23/11/2020
O Avanço da Morte - Capítulo 2
O mago assentiu com a cabeça e correu para tomar o portal de Orgrimmar com Valira. Em um piscar de olhos, a Terra Fantasma tinha f**ado para trás.
Todavia, contrário ao esperado, ele não apareceu em Orgrimmar: a escuridão sobrenatural tinha se dissipado do Solar dos Alvorescentes, mas o hall de entrada ainda estava imerso nas trevas provocadas pela tempestade. Certo de que aquilo era uma armadilha, Jack Thervon’el sacou sua espada rúnica e evocou uma bola de fogo com a mão vazia: suas longas orelhas élf**as estavam atentas a qualquer barulho e ele não cairia sem lutar. Porém, uma voz vinda das sombras lhe pediu o contrário:
- Não há necessidade disso - A voz era rouca e sepulcral - Pode abaixar sua arma, fui eu quem lhe trouxe aqui.

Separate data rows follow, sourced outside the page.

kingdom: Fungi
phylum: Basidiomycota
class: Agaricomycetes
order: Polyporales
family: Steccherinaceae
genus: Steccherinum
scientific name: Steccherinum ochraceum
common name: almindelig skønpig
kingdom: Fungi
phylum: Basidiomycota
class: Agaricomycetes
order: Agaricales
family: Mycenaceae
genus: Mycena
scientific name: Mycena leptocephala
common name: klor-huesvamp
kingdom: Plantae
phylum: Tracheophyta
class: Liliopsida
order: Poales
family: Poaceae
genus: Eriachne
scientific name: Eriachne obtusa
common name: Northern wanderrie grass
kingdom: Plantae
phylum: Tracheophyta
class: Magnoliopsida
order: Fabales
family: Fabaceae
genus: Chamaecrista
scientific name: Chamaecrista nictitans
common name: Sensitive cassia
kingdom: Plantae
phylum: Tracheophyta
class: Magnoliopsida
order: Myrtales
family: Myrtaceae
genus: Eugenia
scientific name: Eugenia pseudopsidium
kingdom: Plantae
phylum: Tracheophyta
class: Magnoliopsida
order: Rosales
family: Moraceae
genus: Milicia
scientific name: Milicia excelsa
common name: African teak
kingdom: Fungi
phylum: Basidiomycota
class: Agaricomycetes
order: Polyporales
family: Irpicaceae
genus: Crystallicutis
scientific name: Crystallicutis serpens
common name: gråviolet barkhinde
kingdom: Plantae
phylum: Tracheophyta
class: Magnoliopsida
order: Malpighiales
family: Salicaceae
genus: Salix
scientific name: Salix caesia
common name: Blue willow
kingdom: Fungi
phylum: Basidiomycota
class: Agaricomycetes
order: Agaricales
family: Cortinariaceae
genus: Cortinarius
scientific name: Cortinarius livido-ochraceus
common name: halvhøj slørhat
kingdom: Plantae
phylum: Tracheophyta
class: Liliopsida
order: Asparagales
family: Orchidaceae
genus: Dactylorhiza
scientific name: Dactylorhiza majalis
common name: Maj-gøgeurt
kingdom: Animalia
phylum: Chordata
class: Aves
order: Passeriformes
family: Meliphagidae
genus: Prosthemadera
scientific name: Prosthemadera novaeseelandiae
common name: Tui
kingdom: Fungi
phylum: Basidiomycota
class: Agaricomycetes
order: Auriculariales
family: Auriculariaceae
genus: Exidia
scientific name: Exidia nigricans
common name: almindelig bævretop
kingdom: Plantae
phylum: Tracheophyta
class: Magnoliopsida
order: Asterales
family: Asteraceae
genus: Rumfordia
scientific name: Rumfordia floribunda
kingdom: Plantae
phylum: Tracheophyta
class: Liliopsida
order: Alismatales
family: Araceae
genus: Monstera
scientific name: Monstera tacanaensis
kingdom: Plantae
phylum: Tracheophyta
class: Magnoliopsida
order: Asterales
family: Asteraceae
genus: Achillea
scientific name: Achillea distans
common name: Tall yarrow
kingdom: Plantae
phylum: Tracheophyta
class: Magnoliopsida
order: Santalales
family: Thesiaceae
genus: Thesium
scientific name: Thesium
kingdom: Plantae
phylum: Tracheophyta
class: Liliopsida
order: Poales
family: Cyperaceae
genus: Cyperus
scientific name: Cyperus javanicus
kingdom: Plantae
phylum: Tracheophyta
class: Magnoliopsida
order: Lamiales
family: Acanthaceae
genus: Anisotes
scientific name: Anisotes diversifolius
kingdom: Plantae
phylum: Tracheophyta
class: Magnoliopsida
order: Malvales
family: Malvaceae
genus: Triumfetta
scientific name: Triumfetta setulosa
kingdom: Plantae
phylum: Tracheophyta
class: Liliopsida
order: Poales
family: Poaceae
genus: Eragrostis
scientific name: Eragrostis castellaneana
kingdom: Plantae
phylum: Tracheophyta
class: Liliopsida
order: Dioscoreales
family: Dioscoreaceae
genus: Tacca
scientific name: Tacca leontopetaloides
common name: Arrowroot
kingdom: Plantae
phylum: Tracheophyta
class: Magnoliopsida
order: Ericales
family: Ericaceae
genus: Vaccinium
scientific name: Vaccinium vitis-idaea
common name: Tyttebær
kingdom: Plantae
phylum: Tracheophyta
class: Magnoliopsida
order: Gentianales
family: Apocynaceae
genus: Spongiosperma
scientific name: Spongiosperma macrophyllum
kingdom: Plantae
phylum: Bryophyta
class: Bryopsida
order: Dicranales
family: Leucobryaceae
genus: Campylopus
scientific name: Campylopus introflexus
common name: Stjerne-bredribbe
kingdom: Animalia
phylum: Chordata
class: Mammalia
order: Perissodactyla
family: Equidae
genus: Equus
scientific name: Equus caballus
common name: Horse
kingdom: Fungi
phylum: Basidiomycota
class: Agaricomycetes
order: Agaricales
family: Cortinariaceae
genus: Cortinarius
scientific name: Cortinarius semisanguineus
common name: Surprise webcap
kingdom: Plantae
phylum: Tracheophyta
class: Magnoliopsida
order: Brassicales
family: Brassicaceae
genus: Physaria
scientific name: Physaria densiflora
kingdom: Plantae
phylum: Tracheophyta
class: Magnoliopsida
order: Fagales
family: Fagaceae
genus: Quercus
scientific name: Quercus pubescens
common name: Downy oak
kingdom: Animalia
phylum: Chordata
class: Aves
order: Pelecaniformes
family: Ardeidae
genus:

O magíster se virou de imediato na direção da voz agourenta e viu apenas dois brilhantes olhos azuis, gélidos como Nortúndria, imersos na escuridão. Contudo, um relâmpago próximo iluminou momentaneamente a figura oculta, revelando o resto de seu rosto ao mago: uma face pálida e cadavérica, com bochechas fundas e uma testa ossuda, rodeadas por uma longa massa de cabelo branco e desorganizado.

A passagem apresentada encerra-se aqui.